— READING TEXT —
-*-

Improve BY adjustment performance by approximating harmonic numbers

juliangehring · juliangehring · commit dbea112003e9 · 2017-02-17T00:56:43.000Z
The Benjamini-Yekutieli uses the harmonic number in its step function. The
previous implementation through summation of the individual 1/x terms was very
inefficient for large x. This has been replaced by an approximation of the
harmonic number with constant run time. In comparison with the previous
implementation,
- run time is equivalent for small n
- run time is reduced by several orders of magnitude for large n
- the approximated values are within one order of magnitude to floating point precision
compared to the exact numbers, similarly to the precision obtained through summation.
diff --git a/src/pval-adjustment.jl b/src/pval-adjustment.jl
@@ -87,7 +87,7 @@ function benjamini_yekutieli(pValues::PValues, n::Integer)
     return min(sortedPValues[originalOrder], 1)
 end
 
-benjamini_yekutieli_step(p::AbstractFloat, i::Int, k::Int, n::Int) = p * sum(1./(1:n))*n/(k-i)
+benjamini_yekutieli_step(p::AbstractFloat, i::Int, k::Int, n::Int) = p * harmonic_number(n) * n/(k-i)

-*-

— MATERIALS PROVIDED —

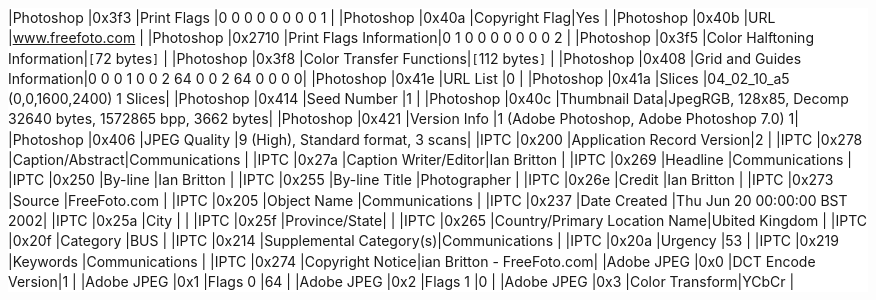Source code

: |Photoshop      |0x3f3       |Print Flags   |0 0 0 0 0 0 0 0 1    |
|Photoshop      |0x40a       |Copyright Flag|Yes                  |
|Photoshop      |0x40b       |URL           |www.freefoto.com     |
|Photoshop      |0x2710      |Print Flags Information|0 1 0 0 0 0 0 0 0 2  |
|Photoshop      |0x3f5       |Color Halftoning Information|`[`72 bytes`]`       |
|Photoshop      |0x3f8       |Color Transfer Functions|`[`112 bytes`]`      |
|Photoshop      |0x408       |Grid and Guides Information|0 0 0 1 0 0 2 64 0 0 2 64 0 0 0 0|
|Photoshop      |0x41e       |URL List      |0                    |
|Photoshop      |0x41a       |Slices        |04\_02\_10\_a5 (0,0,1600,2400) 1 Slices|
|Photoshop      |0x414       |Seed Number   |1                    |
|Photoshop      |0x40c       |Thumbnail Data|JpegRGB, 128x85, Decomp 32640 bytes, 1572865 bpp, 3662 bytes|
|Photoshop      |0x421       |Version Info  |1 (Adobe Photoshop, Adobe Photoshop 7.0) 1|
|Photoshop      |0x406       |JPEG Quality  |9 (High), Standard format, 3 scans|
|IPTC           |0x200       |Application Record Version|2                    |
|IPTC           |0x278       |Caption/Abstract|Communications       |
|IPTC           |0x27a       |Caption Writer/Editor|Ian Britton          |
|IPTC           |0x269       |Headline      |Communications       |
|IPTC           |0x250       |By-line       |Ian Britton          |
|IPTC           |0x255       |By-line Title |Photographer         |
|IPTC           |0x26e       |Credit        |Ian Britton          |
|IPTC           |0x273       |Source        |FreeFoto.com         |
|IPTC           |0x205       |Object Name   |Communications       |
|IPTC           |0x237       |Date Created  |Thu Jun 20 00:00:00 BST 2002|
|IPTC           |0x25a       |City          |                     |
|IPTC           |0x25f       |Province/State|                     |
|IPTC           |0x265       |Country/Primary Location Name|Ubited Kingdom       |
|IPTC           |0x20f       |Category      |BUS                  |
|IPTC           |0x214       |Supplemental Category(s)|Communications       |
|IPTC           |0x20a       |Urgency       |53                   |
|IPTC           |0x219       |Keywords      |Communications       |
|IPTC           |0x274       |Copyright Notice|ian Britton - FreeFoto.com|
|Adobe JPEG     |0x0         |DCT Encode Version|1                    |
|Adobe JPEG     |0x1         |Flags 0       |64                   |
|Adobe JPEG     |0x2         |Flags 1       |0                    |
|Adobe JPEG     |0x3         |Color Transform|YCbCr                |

-*-

— PROBLEMS TO SOLVE —
• A. Copy out the part of the rows that opens with the line containing "0 0 0 0 0 1" and closes with the line containing "Flags Information|0 1", both lines included.
• B. Continue the commit about approximating harmonic numbers in the Benjamini-Yekutieli adjustment from the point where it stops.

— EXERCISE RESPONSES —
• A.
: |Photoshop      |0x3f3       |Print Flags   |0 0 0 0 0 0 0 0 1    |
|Photoshop      |0x40a       |Copyright Flag|Yes                  |
|Photoshop      |0x40b       |URL           |www.freefoto.com     |
|Photoshop      |0x2710      |Print Flags Information|0 1 0 0 0 0 0 0 0 2  |

• B.
 # Benjamini-Liu
@@ -261,3 +261,6 @@ function check_number_tests(k::Integer, n::Integer)
         throw(ArgumentError(msg))
     end
 end
+
+
+harmonic_number(n::Integer) =  digamma(n+1) + γ
diff --git a/test/test-utils.jl b/test/test-utils.jl
@@ -103,6 +103,24 @@ using Base.Test
     end
 
 
+    @testset "harmonic_number" begin
+
+        # Exact computation as reference
+        harm_n_exact(n::Integer) = sum([Rational(1, i) for i in 1:BigInt(n)])
+
+        n = [1:100; 200:200:1000; 10000]
+
+        max_d = 0.0
+        for i in n
+            hn1 = MultipleTesting.harmonic_number(i)
+            hn2 = harm_n_exact(i)
+            max_d = max(abs(hn1 - hn2), max_d)
+        end
+        # approximation error in the range of floating point inaccuracy
+        @test max_d < (10*eps())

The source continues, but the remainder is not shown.